'''

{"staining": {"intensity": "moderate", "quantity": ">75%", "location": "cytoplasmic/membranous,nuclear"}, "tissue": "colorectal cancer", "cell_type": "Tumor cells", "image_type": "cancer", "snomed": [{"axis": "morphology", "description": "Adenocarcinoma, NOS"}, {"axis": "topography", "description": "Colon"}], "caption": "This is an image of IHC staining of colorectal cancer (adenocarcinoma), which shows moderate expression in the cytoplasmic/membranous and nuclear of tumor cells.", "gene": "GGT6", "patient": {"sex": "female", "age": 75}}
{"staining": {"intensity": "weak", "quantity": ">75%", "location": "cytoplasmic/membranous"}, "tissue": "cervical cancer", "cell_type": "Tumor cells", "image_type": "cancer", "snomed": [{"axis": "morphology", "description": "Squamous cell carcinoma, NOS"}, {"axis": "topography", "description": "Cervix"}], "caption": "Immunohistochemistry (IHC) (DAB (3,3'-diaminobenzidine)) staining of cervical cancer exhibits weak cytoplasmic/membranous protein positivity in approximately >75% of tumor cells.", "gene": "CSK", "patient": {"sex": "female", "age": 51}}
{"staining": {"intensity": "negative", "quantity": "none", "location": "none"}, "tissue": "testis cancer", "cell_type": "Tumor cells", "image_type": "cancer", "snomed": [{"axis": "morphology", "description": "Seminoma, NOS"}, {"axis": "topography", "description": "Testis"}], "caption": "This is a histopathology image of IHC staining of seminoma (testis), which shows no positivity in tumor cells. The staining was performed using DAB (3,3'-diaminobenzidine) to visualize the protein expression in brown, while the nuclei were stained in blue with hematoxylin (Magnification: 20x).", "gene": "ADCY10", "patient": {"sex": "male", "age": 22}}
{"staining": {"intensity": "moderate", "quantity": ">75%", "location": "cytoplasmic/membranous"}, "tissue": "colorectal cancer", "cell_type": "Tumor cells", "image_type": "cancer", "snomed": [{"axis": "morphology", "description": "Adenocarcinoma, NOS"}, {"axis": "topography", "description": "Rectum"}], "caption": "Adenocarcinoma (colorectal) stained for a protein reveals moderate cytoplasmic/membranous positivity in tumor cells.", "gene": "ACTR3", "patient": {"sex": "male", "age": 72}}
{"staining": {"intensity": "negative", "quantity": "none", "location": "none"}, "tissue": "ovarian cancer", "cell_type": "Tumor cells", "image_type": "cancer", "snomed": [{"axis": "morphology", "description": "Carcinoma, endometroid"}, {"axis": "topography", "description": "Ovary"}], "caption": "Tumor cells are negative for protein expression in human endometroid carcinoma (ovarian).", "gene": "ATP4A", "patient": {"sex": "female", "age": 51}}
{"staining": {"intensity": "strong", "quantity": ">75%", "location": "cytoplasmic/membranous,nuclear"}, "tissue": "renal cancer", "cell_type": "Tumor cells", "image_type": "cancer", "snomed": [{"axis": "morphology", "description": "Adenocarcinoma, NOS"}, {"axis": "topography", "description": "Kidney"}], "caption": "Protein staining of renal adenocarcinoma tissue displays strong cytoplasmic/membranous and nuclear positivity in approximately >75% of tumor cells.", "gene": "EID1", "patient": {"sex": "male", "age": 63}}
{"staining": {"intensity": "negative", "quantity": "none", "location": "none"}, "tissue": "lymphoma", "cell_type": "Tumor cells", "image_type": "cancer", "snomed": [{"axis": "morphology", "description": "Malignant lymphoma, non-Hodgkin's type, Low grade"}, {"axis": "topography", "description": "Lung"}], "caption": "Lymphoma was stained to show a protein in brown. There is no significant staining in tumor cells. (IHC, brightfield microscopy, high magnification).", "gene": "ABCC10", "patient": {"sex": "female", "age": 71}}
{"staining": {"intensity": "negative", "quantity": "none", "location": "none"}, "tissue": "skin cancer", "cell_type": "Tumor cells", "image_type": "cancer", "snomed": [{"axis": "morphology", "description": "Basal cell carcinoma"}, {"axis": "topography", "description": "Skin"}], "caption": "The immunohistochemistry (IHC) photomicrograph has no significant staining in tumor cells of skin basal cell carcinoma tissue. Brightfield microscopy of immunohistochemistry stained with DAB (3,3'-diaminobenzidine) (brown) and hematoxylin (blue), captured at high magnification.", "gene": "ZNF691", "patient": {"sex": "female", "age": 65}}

'''

(TASK TO COMPLETE): Would you please repeat exactly the lines above, starting at the line with "cells are negative" and stopping at the line with "staining of renal", both included?

(EXPECTED ANSWER):
{"staining": {"intensity": "negative", "quantity": "none", "location": "none"}, "tissue": "ovarian cancer", "cell_type": "Tumor cells", "image_type": "cancer", "snomed": [{"axis": "morphology", "description": "Carcinoma, endometroid"}, {"axis": "topography", "description": "Ovary"}], "caption": "Tumor cells are negative for protein expression in human endometroid carcinoma (ovarian).", "gene": "ATP4A", "patient": {"sex": "female", "age": 51}}
{"staining": {"intensity": "strong", "quantity": ">75%", "location": "cytoplasmic/membranous,nuclear"}, "tissue": "renal cancer", "cell_type": "Tumor cells", "image_type": "cancer", "snomed": [{"axis": "morphology", "description": "Adenocarcinoma, NOS"}, {"axis": "topography", "description": "Kidney"}], "caption": "Protein staining of renal adenocarcinoma tissue displays strong cytoplasmic/membranous and nuclear positivity in approximately >75% of tumor cells.", "gene": "EID1", "patient": {"sex": "male", "age": 63}}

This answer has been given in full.